Important information learned during this segment that might warrant memory extraction:

  • "Works with a colleague named Marcus"
  • "Has vacation planned soon"
  • "API performance is a current priority"

Summary Chaining

Summaries form a chain, with each referencing its predecessor via previous_summary_id. This creates continuity across long-running conversations.

Summary 1 → Summary 2 → Summary 3 (most recent)
    ↑           ↑           ↑
  Links to    Links to    Injected
  nothing     #1          into context

Each summary includes a narrative thread -a bridging sentence that connects to the previous summary:

"Continuing from our discussion about the API refactoring project..."
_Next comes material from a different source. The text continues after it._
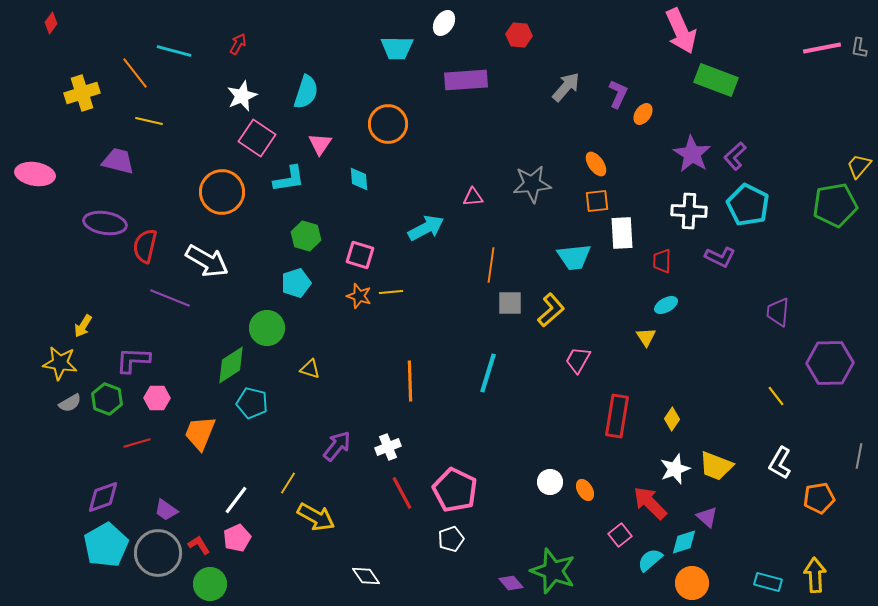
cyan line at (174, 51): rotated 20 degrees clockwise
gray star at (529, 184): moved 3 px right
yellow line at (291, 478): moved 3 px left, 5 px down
This helps Iris maintain conversational continuity even when the full history isn't available.

When Summaries Are Used

Up to 3 recent summaries are included in the system prompt for each request. They appear in the context after recalled memories, providing:

  • Historical context from previous sessions
  • Emotional continuity (Iris remembers how conversations felt)
  • Thread awareness (Iris knows what was left unresolved)

Configuration

SettingDefaultDescription
summarization.threshold40Unsummarized messages to trigger
summarization.buffer35Recent messages to keep in full
summarization.keep_recent50Messages to keep active
summarization.timeout120API timeout in seconds
summarization.modelclaude-sonnet-4-5Model for generating summaries

Understanding the Settings

  • threshold: How many unsummarized messages accumulate before triggering. Lower = more frequent summarization.
  • buffer: How many recent messages to preserve in full detail. These won't be summarized until the next trigger.
  • keep_recent: Total messages to keep active in the conversation. Older messages are marked as summarized.

WARNING

Very aggressive summarization (low threshold) may lose nuance. The defaults balance context preservation with token efficiency.

Viewing Summaries

Summaries are stored in the conversation_summaries table. You can explore them via:

bash
php artisan tinker
>>> User::first()->conversationSummaries()->latest()->first()

Each summary includes all the structured fields (emotional markers, threads, etc.) as JSON columns.